Bu yüzden itiraf etmeliyim ki o malum sayfayı okuduğumda kitabı yakmak istedim. Vapura atlayıp Burgaz Ada’ya gitmek, o iki karakter sahiden de yaşıyor mu diye soruşturmak istedim. Cebimde bir atlı patlar olacaktı. Soru sormayacaktım, “niye ulan” demeyecektim, sadece ateş edecektim. Ama sonra kitabın sonunu alma merakım cinayet işleme hevesimi bastırdığından tekrar okumaya koyuldum: Zira arzularına kapılıp da korkuyla kaçındığın o kötü kaderi kendi ellerinle yaratmaktı mesele. Slavoj Žižek bunun ‘şeytani’ potansiyelini çoktan bizim jenerasyonun yüzüne vurmuştu bir kere: aşk hakkında konuşurken o kadar çok ‘bencilliğimizi’ hatırlatmıştı ki biz arzuladığımızı bir ‘kişi’ değil de bir ‘şey’, bir varoluş değil de bir ‘nesne’ bellemek gafletinden kendimizi sakınmak için özel bir çaba sarf etmeye başlamıştık. Ama romanda bunun da bir adım ötesi tartışılmış sanki: arzularına kapılıp da korkuyla kaçındığın o kötü kaderi yaşamak, fakat çok daha beterini de bu sefer arzuladığın o ‘kişiye’ yaşatmaktı söz konusu olan. Üstelik o denli güçlü bir çelişkiydi ki bu, kendini dondurmak, yüzyıl sonra uyanmak filan istersin, ‘gidip de gebermek’ istersin…

Tüm bunlarla beraber, eleştirilecek şeyler de -aranırsa- bulunur elbet: Örneğin son kısımlara doğru aşikâr bir ‘kırpma’ var metinde. Bütünlüğü ya da heyecanı aksatmasa da çoğu okurun gözüne ilişebilir. Eğer makas rasgele vurulsaydı bu bir ‘göz kırpma’ gibi algılanır ve açık uçlu bir yorumsama telaşesi yaratabilirdi okurlarda.
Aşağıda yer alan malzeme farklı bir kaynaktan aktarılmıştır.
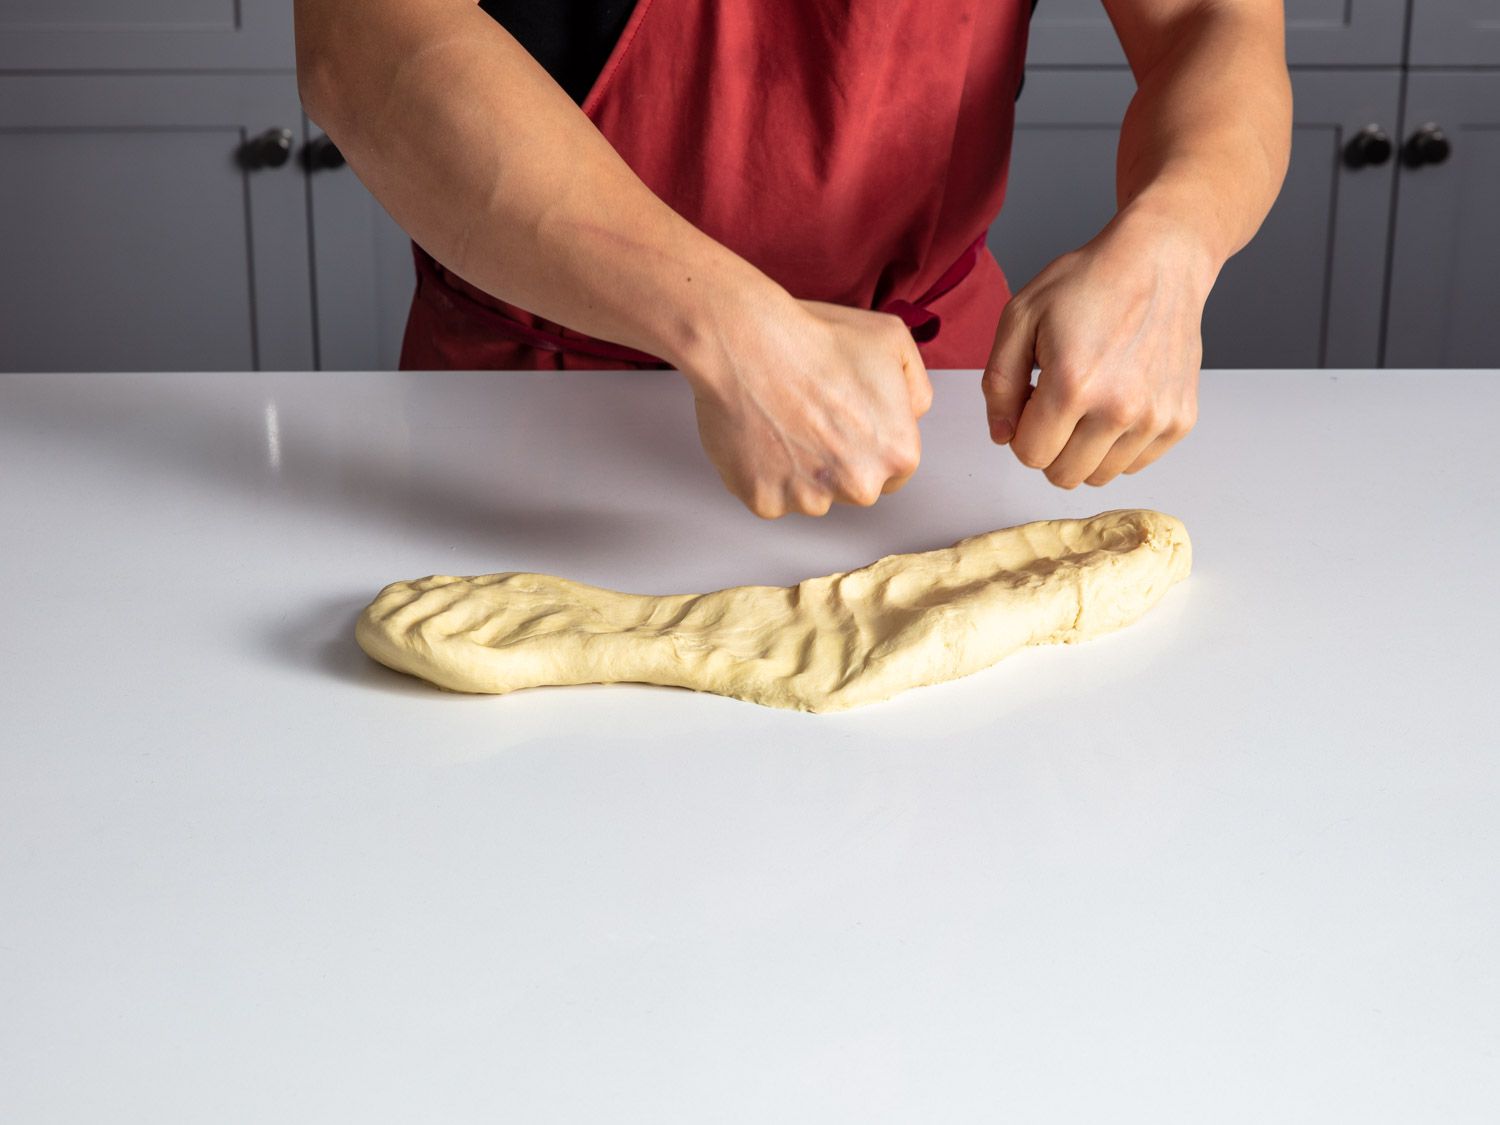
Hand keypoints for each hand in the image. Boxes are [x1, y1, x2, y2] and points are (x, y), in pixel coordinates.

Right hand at [684, 297, 930, 518]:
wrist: (746, 340)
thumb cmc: (815, 337)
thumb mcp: (893, 341)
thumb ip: (916, 389)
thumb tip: (911, 416)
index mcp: (898, 453)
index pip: (895, 470)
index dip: (870, 443)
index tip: (847, 422)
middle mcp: (859, 486)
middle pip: (854, 487)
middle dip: (838, 462)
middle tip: (812, 418)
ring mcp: (809, 498)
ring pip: (810, 496)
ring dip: (800, 470)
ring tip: (783, 423)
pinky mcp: (764, 501)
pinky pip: (769, 496)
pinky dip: (762, 474)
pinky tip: (760, 435)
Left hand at [981, 209, 1214, 487]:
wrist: (1159, 261)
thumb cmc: (1087, 284)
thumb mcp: (1020, 318)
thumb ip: (998, 384)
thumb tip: (1002, 436)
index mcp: (1073, 385)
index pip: (1029, 455)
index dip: (1022, 431)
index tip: (1034, 399)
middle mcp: (1119, 409)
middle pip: (1063, 475)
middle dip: (1050, 446)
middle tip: (1059, 402)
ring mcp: (1155, 418)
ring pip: (1099, 476)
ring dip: (1084, 449)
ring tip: (1090, 400)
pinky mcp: (1179, 420)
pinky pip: (1133, 464)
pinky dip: (1118, 444)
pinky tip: (1117, 400)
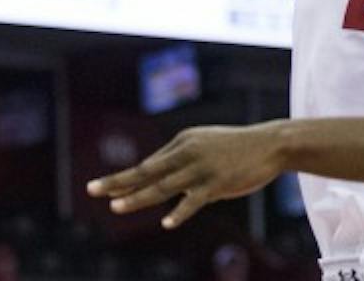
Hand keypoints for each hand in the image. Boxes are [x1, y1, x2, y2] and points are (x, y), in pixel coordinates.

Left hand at [86, 122, 285, 229]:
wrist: (271, 144)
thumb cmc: (238, 148)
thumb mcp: (206, 147)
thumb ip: (184, 163)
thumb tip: (164, 181)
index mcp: (182, 142)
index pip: (148, 164)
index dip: (124, 178)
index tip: (102, 188)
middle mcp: (187, 152)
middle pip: (146, 171)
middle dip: (117, 182)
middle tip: (91, 190)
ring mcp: (201, 168)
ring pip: (163, 186)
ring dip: (138, 198)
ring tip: (116, 208)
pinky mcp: (217, 182)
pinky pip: (194, 200)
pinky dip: (180, 211)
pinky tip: (167, 222)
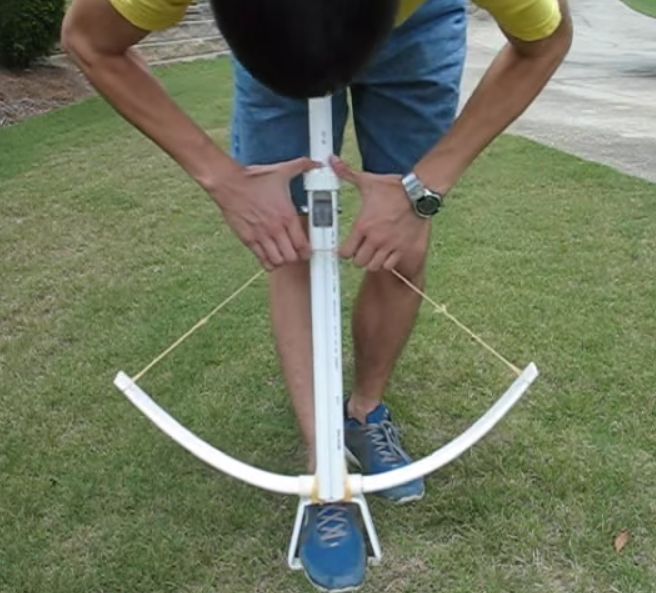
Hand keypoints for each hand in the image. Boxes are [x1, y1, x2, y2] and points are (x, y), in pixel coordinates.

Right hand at [211, 158, 318, 270]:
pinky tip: (270, 257)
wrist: (229, 184)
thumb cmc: (253, 179)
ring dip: (282, 260)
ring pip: (278, 261)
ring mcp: (261, 236)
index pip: (303, 244)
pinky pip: (262, 259)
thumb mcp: (281, 171)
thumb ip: (302, 167)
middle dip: (296, 257)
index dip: (308, 251)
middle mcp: (276, 229)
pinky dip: (268, 262)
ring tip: (283, 254)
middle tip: (296, 253)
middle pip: (292, 257)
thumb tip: (315, 163)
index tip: (308, 250)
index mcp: (287, 215)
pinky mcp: (248, 239)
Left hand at [331, 156, 428, 271]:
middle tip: (360, 250)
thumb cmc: (394, 188)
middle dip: (357, 257)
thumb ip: (347, 174)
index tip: (347, 247)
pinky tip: (386, 253)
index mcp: (363, 226)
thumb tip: (332, 161)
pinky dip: (386, 262)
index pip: (345, 252)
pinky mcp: (403, 248)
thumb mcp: (368, 181)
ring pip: (373, 266)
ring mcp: (390, 245)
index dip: (344, 252)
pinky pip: (390, 265)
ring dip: (371, 261)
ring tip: (372, 253)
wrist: (419, 193)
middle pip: (358, 262)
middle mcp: (375, 239)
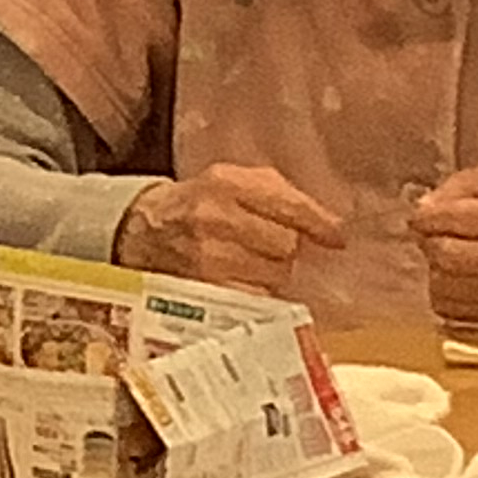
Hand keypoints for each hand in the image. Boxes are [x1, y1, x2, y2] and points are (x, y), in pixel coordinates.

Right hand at [114, 164, 346, 294]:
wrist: (139, 228)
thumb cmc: (198, 203)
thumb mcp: (231, 181)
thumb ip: (279, 195)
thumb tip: (331, 226)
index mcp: (227, 183)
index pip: (290, 206)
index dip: (320, 225)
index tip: (337, 238)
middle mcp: (216, 217)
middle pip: (286, 244)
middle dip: (286, 248)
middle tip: (269, 245)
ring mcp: (207, 256)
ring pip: (274, 273)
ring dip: (272, 271)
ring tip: (251, 262)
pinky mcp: (203, 288)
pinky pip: (256, 296)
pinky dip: (257, 290)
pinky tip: (242, 279)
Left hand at [409, 156, 477, 327]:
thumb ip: (464, 182)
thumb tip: (424, 206)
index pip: (454, 219)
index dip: (425, 217)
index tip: (421, 216)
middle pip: (446, 256)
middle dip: (429, 243)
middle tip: (433, 236)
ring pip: (445, 287)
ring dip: (436, 269)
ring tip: (450, 255)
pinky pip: (452, 311)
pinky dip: (446, 293)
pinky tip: (460, 278)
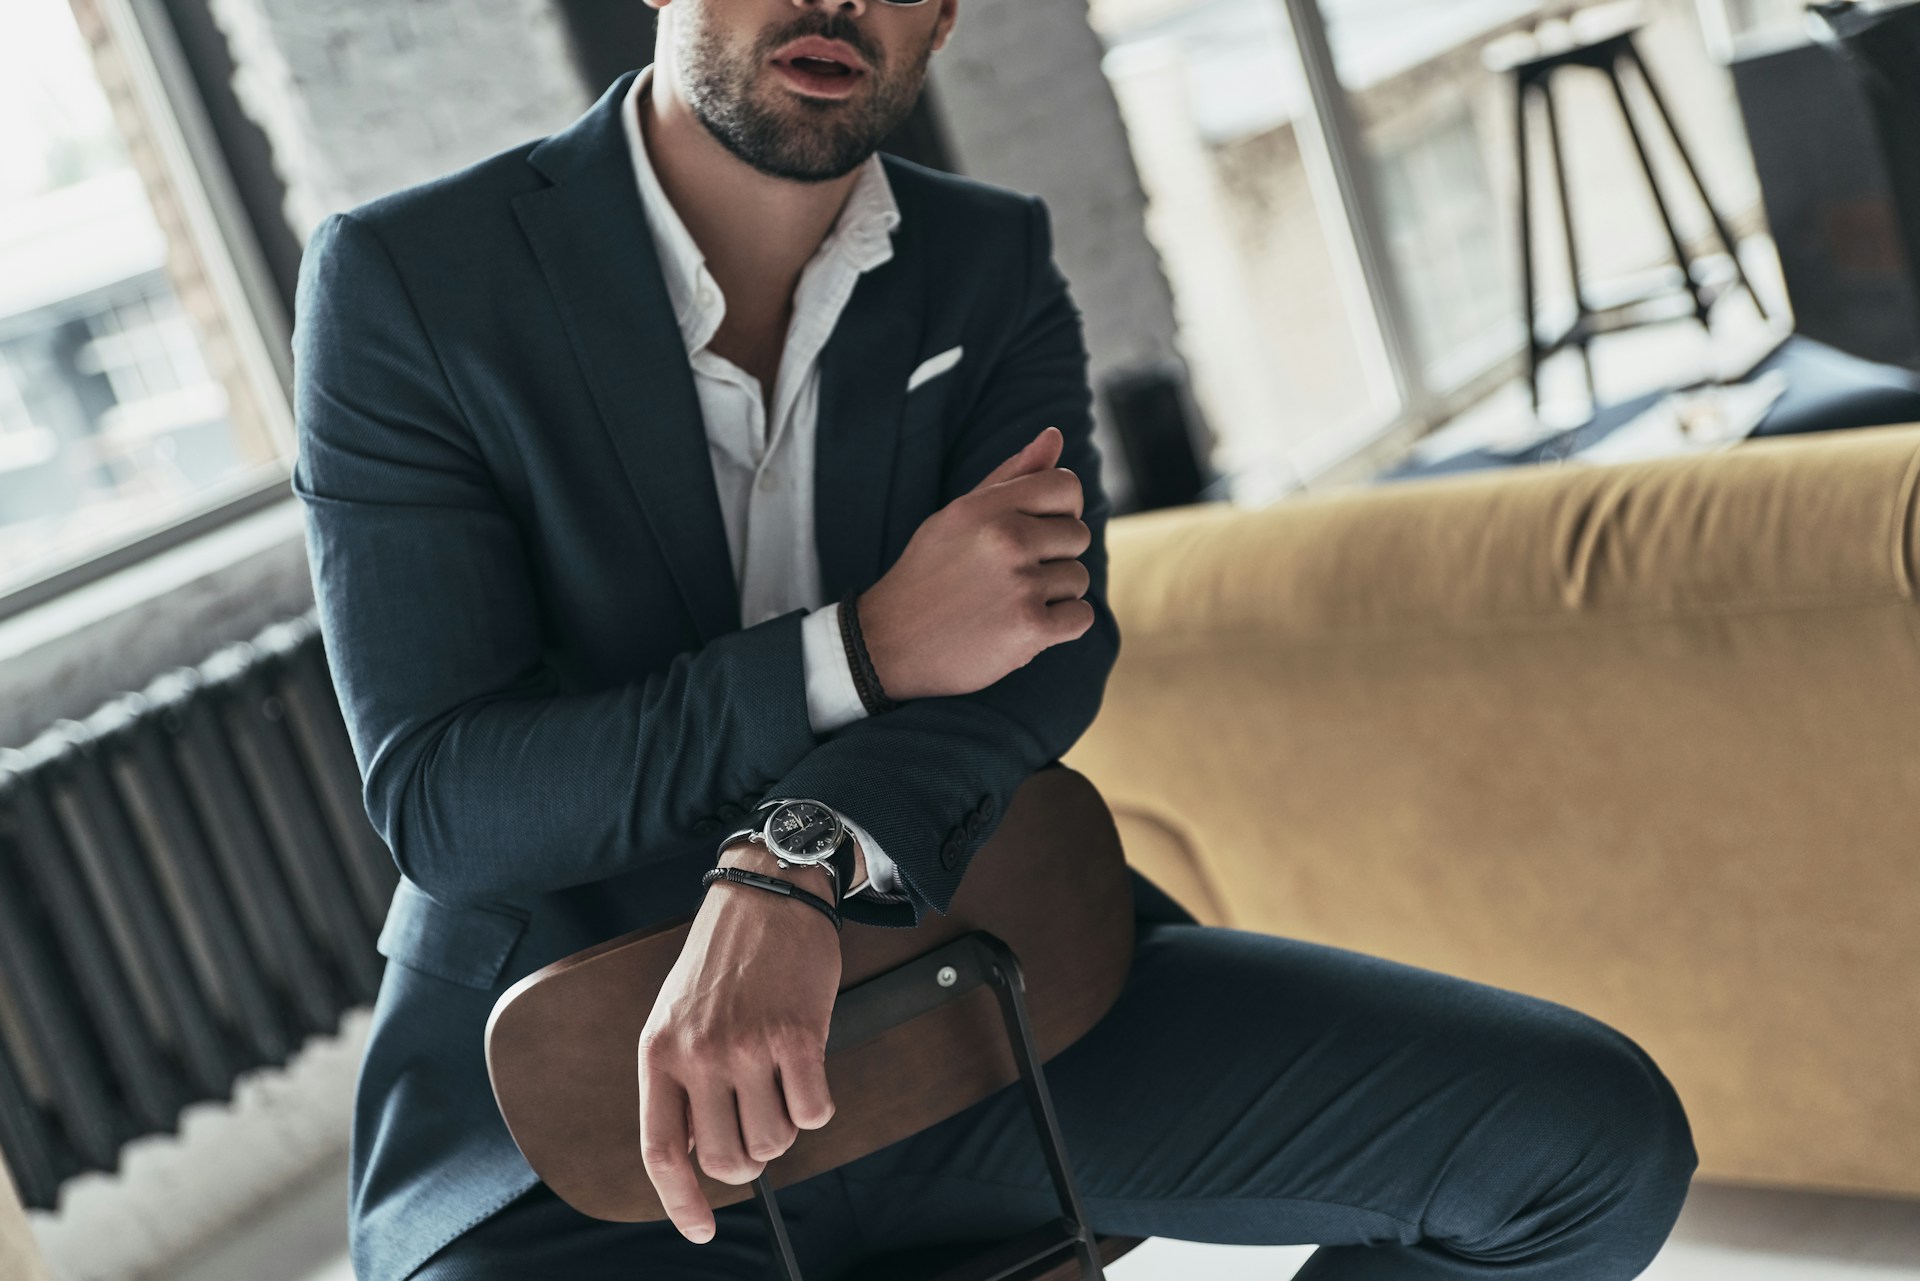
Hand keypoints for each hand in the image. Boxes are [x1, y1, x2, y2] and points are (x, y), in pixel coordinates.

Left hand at [637, 840, 841, 1242]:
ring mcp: (747, 1047)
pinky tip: (808, 1070)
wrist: (770, 895)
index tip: (700, 1231)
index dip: (680, 1202)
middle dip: (750, 1160)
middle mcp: (698, 1055)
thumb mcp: (677, 1016)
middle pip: (727, 1160)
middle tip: (760, 1127)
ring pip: (774, 1142)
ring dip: (786, 1126)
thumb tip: (698, 1150)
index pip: (663, 1150)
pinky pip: (815, 1113)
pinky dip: (817, 1105)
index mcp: (658, 1053)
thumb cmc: (725, 958)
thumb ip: (680, 1080)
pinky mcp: (796, 1038)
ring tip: (782, 1082)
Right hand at [857, 426, 1093, 699]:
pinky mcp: (1030, 628)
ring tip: (1009, 603)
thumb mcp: (959, 516)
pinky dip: (1060, 626)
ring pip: (1078, 579)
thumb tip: (1055, 434)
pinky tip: (1023, 627)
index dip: (1061, 510)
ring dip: (1053, 595)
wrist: (887, 644)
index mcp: (987, 507)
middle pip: (1078, 535)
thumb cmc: (929, 575)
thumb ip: (1010, 476)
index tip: (1036, 532)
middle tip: (1011, 577)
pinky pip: (1081, 617)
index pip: (1066, 486)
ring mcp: (1019, 584)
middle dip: (1054, 557)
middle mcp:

Ancak -yerine tercih edildiği üzere- düğümün hızlıca çözülerek olay örgüsünün alelacele aydınlatılmasının, maalesef anlatımda da bir çeşit ‘büyü bozumuna’ yol açmış olduğu söylenebilir. (Romanı bir an önce bitirmesi için yazarı acele ettirenler olduysa eğer, bu sebepten bazı okurların ahını aldıklarını da bilsinler). Çünkü ansızın olay dizin baskın çıkmış, anlatıcı olan karakter de bu yüzden bir çeşit tanığa dönüşmüş gibi. En üzücü olanı ise aynı ‘kırpmanın’ ardından, öncesinde anlatımı fevkalade kılan o politik zamanlandırmanın yitirilerek yerini kronolojik tarihlendirmeye bırakmış olması.

Ezcümle benim göremediğim başka şeyler varsa da gözlüklerini kemirerek konuşmayı pek seven o edebiyat eleştirmenlerinin didaktik iştahını kabartabilir tabi ki. Lakin yazarın asli mecrasının roman değil de şarkı sözü ve müzik olduğu katiyen unutulmamalıdır. Kaldı ki o kadar kusur kadı kızında da olur, sokak kızında neden olmasın? Okurlar ise müsterih olsunlar, tek solukta biten bu akıcı romandan keyif almak için asla Nazan Öncel ‘fanı’ olmaya gerek yok. Okuyun bir an önce, üzüntünüzü derecelendirmeyi unutmadan.